━━━ Exercise materials ━━━

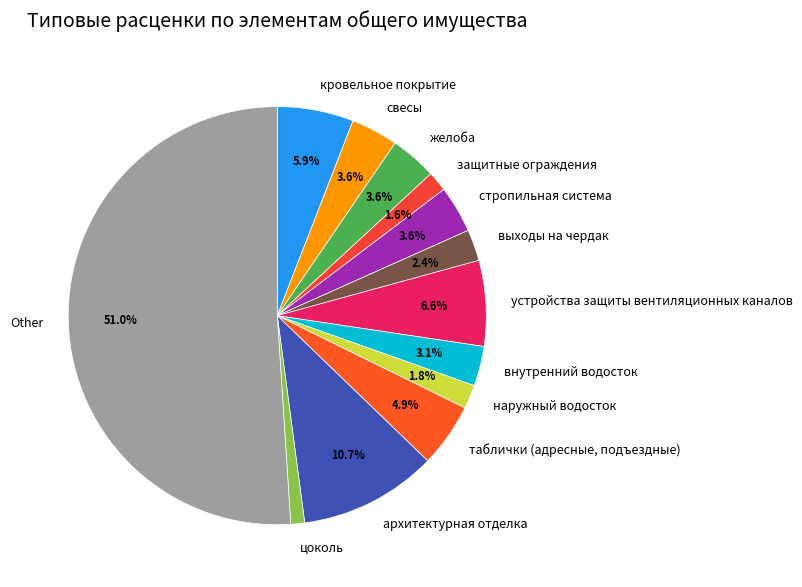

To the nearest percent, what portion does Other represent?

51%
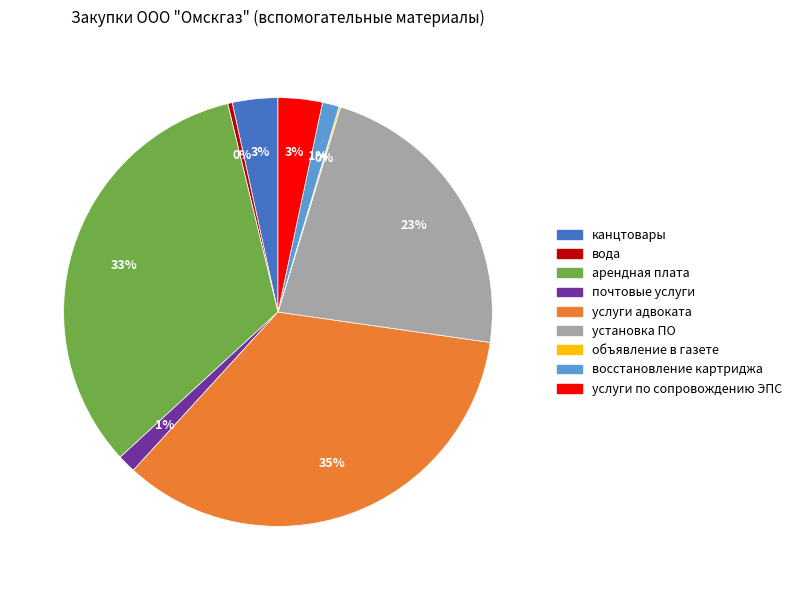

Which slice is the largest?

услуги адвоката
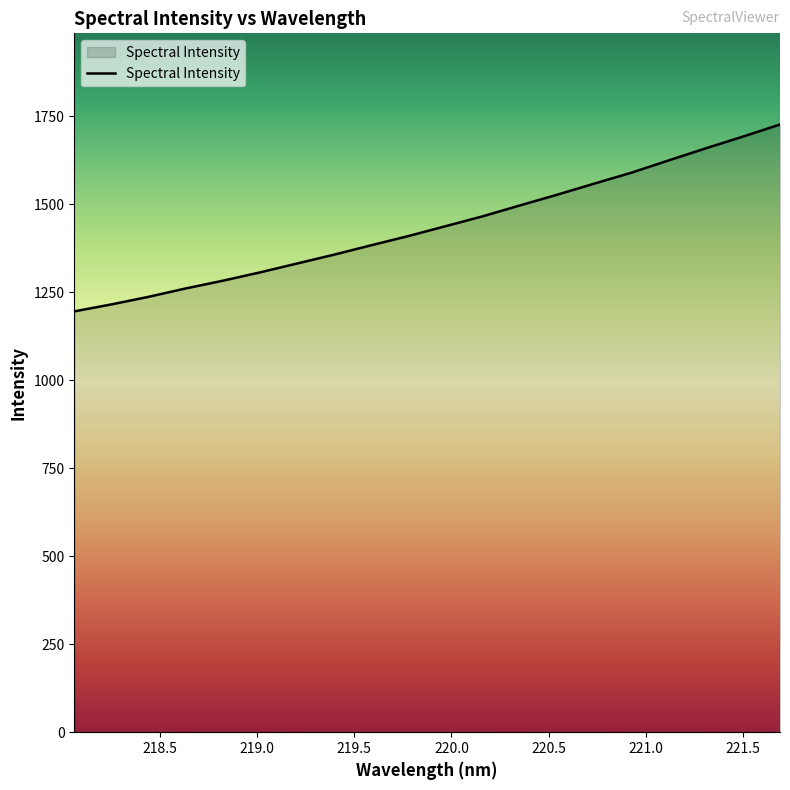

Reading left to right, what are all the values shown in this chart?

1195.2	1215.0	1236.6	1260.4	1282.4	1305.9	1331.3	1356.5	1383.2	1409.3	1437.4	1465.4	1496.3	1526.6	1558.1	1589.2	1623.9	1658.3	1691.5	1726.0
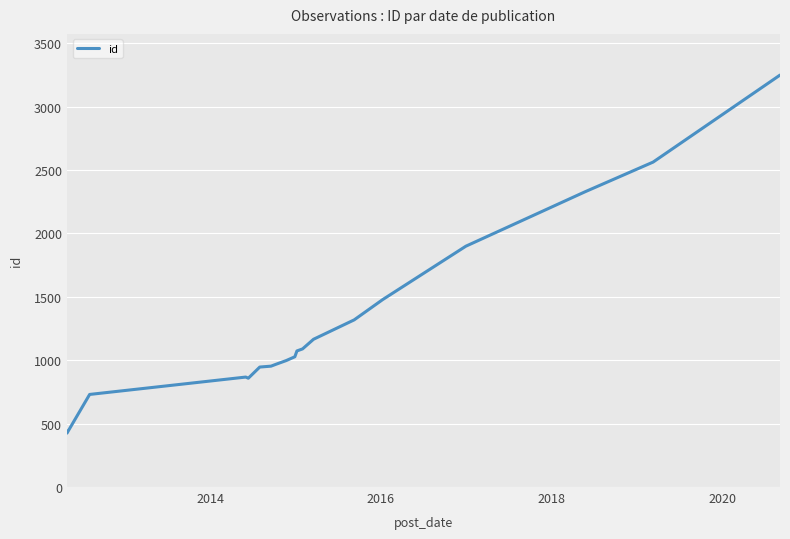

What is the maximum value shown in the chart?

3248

━━━
━━━ Exercise materials ━━━

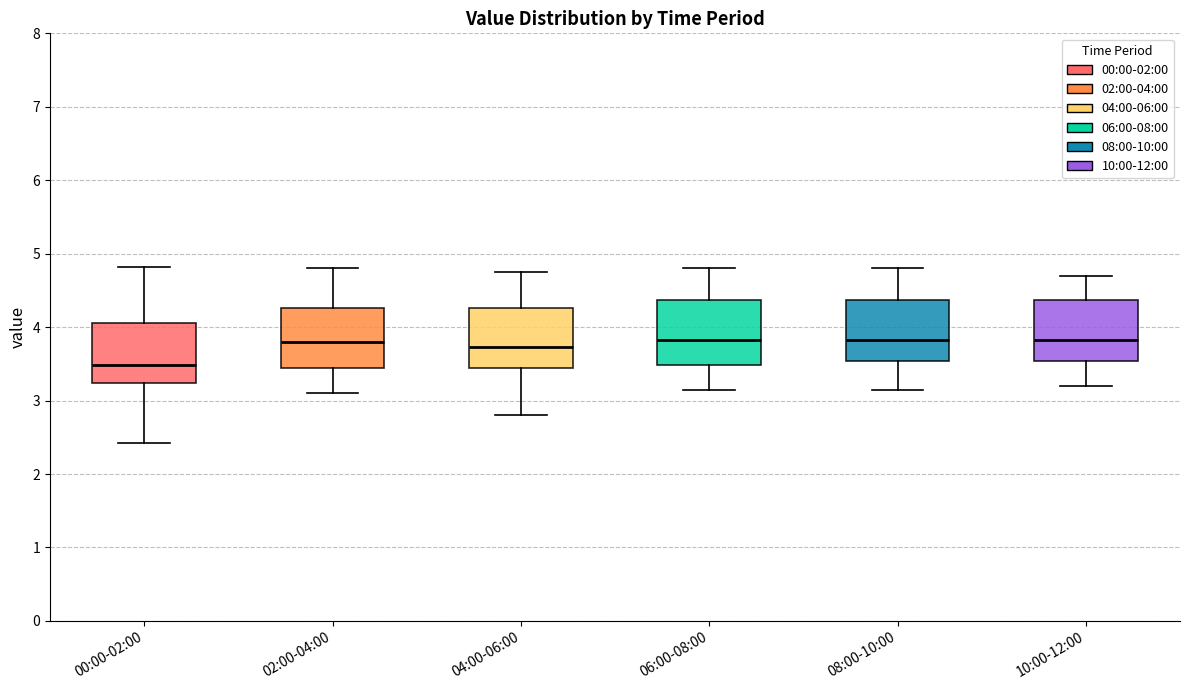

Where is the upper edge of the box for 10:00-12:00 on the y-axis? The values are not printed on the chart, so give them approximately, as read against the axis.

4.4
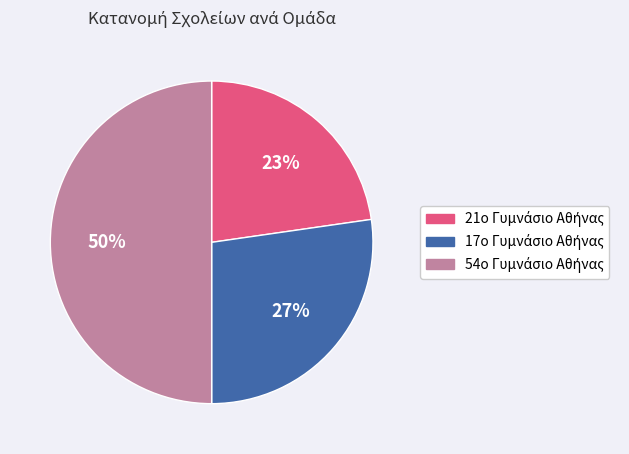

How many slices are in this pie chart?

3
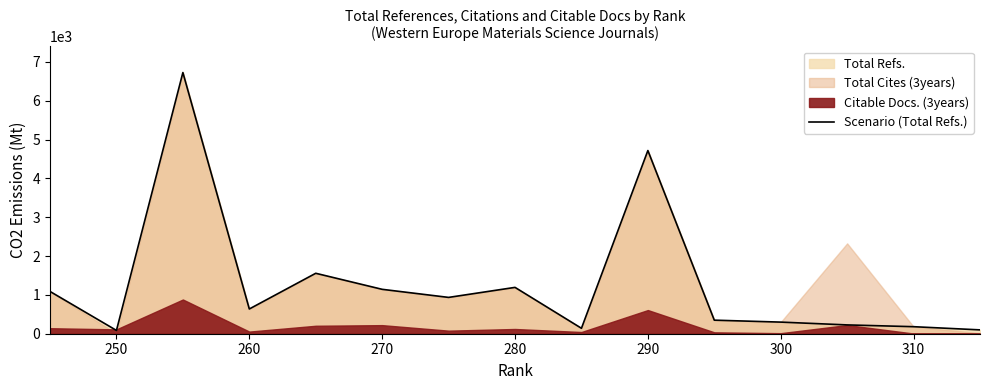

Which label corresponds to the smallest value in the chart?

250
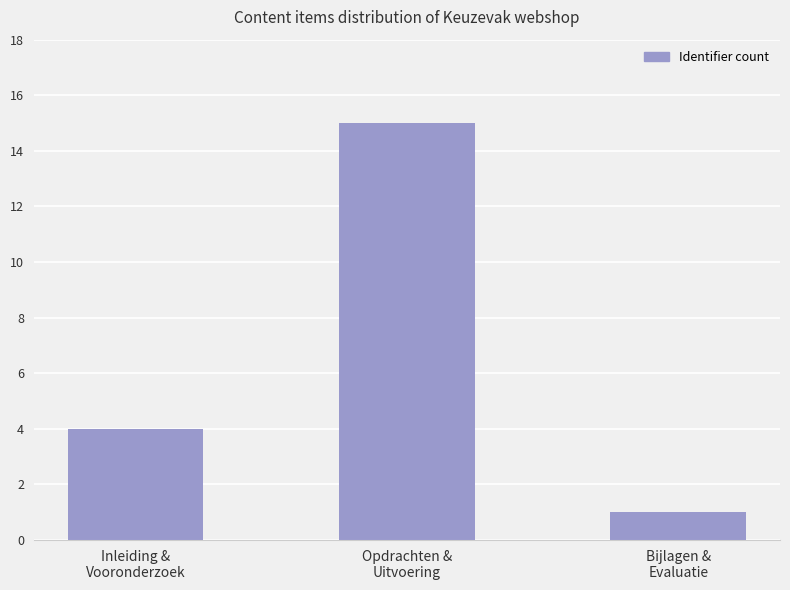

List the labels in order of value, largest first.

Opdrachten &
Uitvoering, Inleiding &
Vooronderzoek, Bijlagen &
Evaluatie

━━━

• Work instructions: Copy the items above word for word, starting at the line that has "услуги адвоката" and ending after the line that has "What is the maximum value shown in the chart?". Leave the pictures out of your copy.

• Task answer:
услуги адвоката

Reading left to right, what are all the values shown in this chart?

1195.2	1215.0	1236.6	1260.4	1282.4	1305.9	1331.3	1356.5	1383.2	1409.3	1437.4	1465.4	1496.3	1526.6	1558.1	1589.2	1623.9	1658.3	1691.5	1726.0

What is the maximum value shown in the chart?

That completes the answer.